Оборачиваюсь — Андрейка сидит на койке, щурится и царапает голову.
— Дед! — удивляется он, вдруг проснувшись, и бежит ко мне. — Ты че так долго не приезжал, забуксовал, да?
Я завертываю Андрея в полушубок и сажаю на стол. Ставлю на печь чайник.
— Ты из меня, дед, кулему сделал, — смеется Андрейка. — Мы с Талипом ходили петли ставить на зайцев, я отморозил лапу. — Андрей высовывает из-под полушубка босую ногу. Действительно, водянистый разбухший палец.
— До свадьбы заживет, — говорю.
— И Талип сказал, — обрадовался Андрей. — Дед, ты думаешь, я плакал? Нисколько. Когда валенок стянули, так я даже описался, — это я так, невзначай, дед, — оправдывается он.
Наливаю чай, кружки потеют. Вышел Славка и занес замерзшую куропатку.
— Это тебе, Андрюха, завтра на похлебку!
Андрей гладит птицу и вздыхает.
— Зря ты ее, дядя Слава. Она совсем как комочек снега. Дед, если ее отогреть, она оживет?
— Нет, не оживет.
Вынимаю из кармана горбушку мерзлого хлеба.
— Это лиса тебе прислала гостинец.
— Ну? Вот интересно, — Андрей с удовольствием грызет хлеб. Швыркает носом. Расспрашивает про лису.
— Да! Пожалуй, ты всем бы парень ничего, да сопливый.
— Где? — Андрей трет кулаком нос. — Видишь, нету.
Расстилаю спальный мешок. Подбрасываю в печку дрова покрупнее. Андрей зыркает из полушубка.
— Ну что, Андрей, подкрепился? Укладываться будем.
— Будем, дед. А ты не замерзнешь? Давай вместе. Я тебя греть буду, — говорит пацан серьезно.
— Ладно, давай!
Он уже не может скрыть радости — ныряет в мешок.
Я разуваюсь, развешиваю портянки.
— Не хочешь на улицу? — спрашиваю. — А то еще уплывешь.
Андрей соглашается и лезет в мои валенки. Я — в мешок.
Андрей возвращается с улицы, забирается мне под мышку. Холодный.
— Звезды совсем близко к земле, скоро светать будет, — шепчет он. — А ты не очень устал, дед? Может, поговорим?
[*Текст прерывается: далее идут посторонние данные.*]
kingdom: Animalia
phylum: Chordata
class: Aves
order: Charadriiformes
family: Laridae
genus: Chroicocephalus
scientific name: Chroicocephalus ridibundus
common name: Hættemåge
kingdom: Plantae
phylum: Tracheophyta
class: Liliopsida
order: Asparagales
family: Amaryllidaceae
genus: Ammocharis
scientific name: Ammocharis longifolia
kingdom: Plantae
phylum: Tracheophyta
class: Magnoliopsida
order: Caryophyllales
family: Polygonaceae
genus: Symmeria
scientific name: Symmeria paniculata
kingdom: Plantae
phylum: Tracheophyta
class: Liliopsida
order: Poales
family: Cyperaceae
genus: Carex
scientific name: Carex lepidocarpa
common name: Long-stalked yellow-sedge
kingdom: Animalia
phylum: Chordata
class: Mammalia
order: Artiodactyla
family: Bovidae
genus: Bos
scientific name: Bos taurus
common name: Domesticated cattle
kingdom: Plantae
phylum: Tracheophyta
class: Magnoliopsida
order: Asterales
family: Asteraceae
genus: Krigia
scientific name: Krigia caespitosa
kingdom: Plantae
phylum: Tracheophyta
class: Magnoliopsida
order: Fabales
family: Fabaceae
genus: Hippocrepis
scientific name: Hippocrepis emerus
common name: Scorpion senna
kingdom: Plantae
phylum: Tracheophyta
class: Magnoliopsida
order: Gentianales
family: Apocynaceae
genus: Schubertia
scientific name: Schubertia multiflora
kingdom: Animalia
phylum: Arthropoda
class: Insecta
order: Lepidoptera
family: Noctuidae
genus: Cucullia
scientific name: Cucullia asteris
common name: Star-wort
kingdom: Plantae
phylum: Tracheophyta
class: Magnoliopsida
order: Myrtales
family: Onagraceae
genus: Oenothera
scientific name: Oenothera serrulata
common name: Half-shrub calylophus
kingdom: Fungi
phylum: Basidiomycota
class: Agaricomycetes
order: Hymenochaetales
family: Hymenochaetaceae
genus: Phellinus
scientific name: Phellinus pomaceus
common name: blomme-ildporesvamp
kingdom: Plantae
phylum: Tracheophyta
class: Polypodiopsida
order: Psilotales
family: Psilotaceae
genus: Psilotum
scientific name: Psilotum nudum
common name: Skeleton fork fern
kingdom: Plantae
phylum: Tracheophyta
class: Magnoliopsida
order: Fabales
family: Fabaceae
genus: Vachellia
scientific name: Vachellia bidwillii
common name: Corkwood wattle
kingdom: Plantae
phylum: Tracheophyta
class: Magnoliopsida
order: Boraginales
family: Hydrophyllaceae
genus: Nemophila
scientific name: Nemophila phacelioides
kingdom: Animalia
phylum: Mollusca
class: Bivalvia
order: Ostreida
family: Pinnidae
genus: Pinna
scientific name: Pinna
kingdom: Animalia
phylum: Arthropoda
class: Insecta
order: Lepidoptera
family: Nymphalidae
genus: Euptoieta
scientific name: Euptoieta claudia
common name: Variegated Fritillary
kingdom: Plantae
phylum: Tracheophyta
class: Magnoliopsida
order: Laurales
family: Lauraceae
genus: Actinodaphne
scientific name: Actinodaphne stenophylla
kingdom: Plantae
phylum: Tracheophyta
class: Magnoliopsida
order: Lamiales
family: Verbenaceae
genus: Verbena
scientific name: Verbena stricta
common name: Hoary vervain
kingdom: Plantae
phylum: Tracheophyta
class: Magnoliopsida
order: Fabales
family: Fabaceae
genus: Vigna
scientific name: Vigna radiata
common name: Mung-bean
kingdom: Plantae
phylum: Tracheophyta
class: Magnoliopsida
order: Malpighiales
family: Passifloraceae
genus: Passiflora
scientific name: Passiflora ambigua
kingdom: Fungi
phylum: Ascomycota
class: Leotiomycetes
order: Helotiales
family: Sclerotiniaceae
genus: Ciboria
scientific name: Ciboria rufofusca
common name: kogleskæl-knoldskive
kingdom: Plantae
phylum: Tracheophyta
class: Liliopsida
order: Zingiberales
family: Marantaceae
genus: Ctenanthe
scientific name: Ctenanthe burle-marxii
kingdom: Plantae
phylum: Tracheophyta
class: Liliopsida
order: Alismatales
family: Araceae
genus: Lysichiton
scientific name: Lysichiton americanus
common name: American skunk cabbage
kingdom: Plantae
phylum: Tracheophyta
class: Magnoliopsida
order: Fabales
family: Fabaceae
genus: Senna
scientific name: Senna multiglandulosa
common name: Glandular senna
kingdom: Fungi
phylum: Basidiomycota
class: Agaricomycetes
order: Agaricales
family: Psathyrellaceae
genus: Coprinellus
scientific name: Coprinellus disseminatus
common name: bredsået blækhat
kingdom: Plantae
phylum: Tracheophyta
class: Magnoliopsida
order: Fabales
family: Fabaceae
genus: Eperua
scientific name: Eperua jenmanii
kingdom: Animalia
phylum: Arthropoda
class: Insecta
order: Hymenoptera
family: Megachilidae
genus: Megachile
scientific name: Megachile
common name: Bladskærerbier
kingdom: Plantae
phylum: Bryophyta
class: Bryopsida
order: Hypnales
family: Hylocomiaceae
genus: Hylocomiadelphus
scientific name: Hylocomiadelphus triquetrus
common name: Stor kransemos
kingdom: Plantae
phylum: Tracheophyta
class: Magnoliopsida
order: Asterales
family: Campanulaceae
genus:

— Устал, — говорю, — спи, завтра баню топить будем.
— А сказку?
Рассказывай всю ночь напролет, Андрей не сомкнет глаз. Особенно любит он сказки, где люди и звери выручают друг друга. Честность и смелость — главная тема наших сказок. Мы их сами придумываем, и Андрей всегда один из героев сказки. Которые ему больше нравятся — просит повторить. А я, как правило, забываю, сбиваюсь. Он поправляет меня. У него хорошая память. Чувствует характеры. Как-то рассказываю про росомаху, про то, что она ходит за медведем — такая страшная, лохматая, ленивая, — все хватает куски с медвежьего стола. Наестся и валяется, пока не проголодается.
— Как наш Валерка, — говорит Андрей, — водку хлещет, а потом дурака валяет — валяется.
— А Талип ведь тоже пьет?
— Дядя Талип по-человечески пьет, он честный мужик, — говорит Андрей. — Вырасту, ему буду тоже стирать рубахи. Ты больше Талипа ругать не будешь, что он разморозил трактор?
— Не буду.
Андрей в знак благодарности жмется ко мне. Мне нравится принципиальность Андрея: его за конфетку не купишь.
— А брать меня с собой будешь, ведь ты же мой дедушка?
Днем солнце пригрело в полную силу. Выпрямились кое-где и заголубели стланики. Отклеились от неба заснеженные гольцы и отчетливее обозначились у горизонта.